What role does tree architecture play in adaptations to climate change?
Tree architecture affects the leaf surface distribution in space, flowering/fruit development, and the crown microclimate, which are all associated with variation in light levels. Microclimatic conditions impact gas exchange between the leaves and the surrounding air, thus influencing carbon assimilation and water loss via transpiration. To deal with climate change, it will be crucial to increase the efficiency of tree architecture and resource use via the exploitation of genetic variation, plot management, and tree management. Other adaptive responses to climatic conditions include shifts in the various stages of the annual development cycle (i.e., from budbreak to the end of growing season); leaf senescence; and dormancy, which are all also linked to tree architecture.
Is it possible to measure the performance of many perennial plants all at once in the field?

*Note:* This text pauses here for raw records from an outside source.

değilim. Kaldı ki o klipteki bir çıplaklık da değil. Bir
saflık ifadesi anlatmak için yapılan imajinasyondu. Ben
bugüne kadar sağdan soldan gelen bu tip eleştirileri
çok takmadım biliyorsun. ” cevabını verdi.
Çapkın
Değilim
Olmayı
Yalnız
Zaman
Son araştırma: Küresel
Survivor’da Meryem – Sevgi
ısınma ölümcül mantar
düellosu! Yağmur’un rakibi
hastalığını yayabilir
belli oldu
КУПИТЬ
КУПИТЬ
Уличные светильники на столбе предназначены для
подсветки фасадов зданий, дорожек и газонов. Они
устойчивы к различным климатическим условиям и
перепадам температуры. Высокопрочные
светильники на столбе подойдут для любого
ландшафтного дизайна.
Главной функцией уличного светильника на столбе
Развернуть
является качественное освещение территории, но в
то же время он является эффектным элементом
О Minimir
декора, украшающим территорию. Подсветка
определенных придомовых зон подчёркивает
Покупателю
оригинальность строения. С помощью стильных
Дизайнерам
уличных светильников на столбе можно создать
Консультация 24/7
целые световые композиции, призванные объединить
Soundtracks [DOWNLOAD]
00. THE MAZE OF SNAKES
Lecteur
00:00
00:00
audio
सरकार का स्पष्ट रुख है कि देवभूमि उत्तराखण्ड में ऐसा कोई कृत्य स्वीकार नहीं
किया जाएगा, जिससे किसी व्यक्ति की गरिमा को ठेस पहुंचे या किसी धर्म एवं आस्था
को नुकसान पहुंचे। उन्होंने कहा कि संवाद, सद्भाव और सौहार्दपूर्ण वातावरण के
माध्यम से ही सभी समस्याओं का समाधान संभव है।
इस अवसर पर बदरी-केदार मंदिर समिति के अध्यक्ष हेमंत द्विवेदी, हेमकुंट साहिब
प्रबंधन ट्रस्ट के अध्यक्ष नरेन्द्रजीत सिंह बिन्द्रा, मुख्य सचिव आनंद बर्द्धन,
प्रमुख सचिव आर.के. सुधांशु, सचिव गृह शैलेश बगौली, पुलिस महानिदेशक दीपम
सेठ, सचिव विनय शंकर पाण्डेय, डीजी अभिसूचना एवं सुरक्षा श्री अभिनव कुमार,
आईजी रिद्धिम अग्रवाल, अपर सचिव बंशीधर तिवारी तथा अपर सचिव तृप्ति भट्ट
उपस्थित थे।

To characterise the architecture and performance of numerous trees in the field, we have begun utilising digital technology. For example, we can use drone-based data obtained using terrestrial laser scanning, multispectral imaging, and thermal imaging to build 3D reconstructions of trees, calculate indices of leaf density and chlorophyll content, and estimate leaf surface temperatures. We can then use this information to determine transpiration rates or fruit loads. We have also sought to develop new indicators for the stages of the annual development cycle and for interactions between consecutive cycles. We are currently exploring how deep and machine learning can improve algorithm performance.
To deal with climate change, it will be crucial to increase the efficiency of tree architecture and resource use
What results has this high-throughput phenotyping yielded thus far?
We have phenotyped a range of French apple varieties based on multiple criteria, which are related to tree architecture and leaf responses to environmental conditions. To verify the validity of our technique, we directly characterised the volume, shape, leaf surfaces, and various functional indices of cover using control trees. This multicriteria assessment should make it easier to identify varieties and traits of interest and to pinpoint the genes at work. We will then be able bring about targeted genetic improvements. A PhD student is currently building on this research thanks to joint funding from INRA and the Digital Agriculture Convergence Lab (#DigitAg).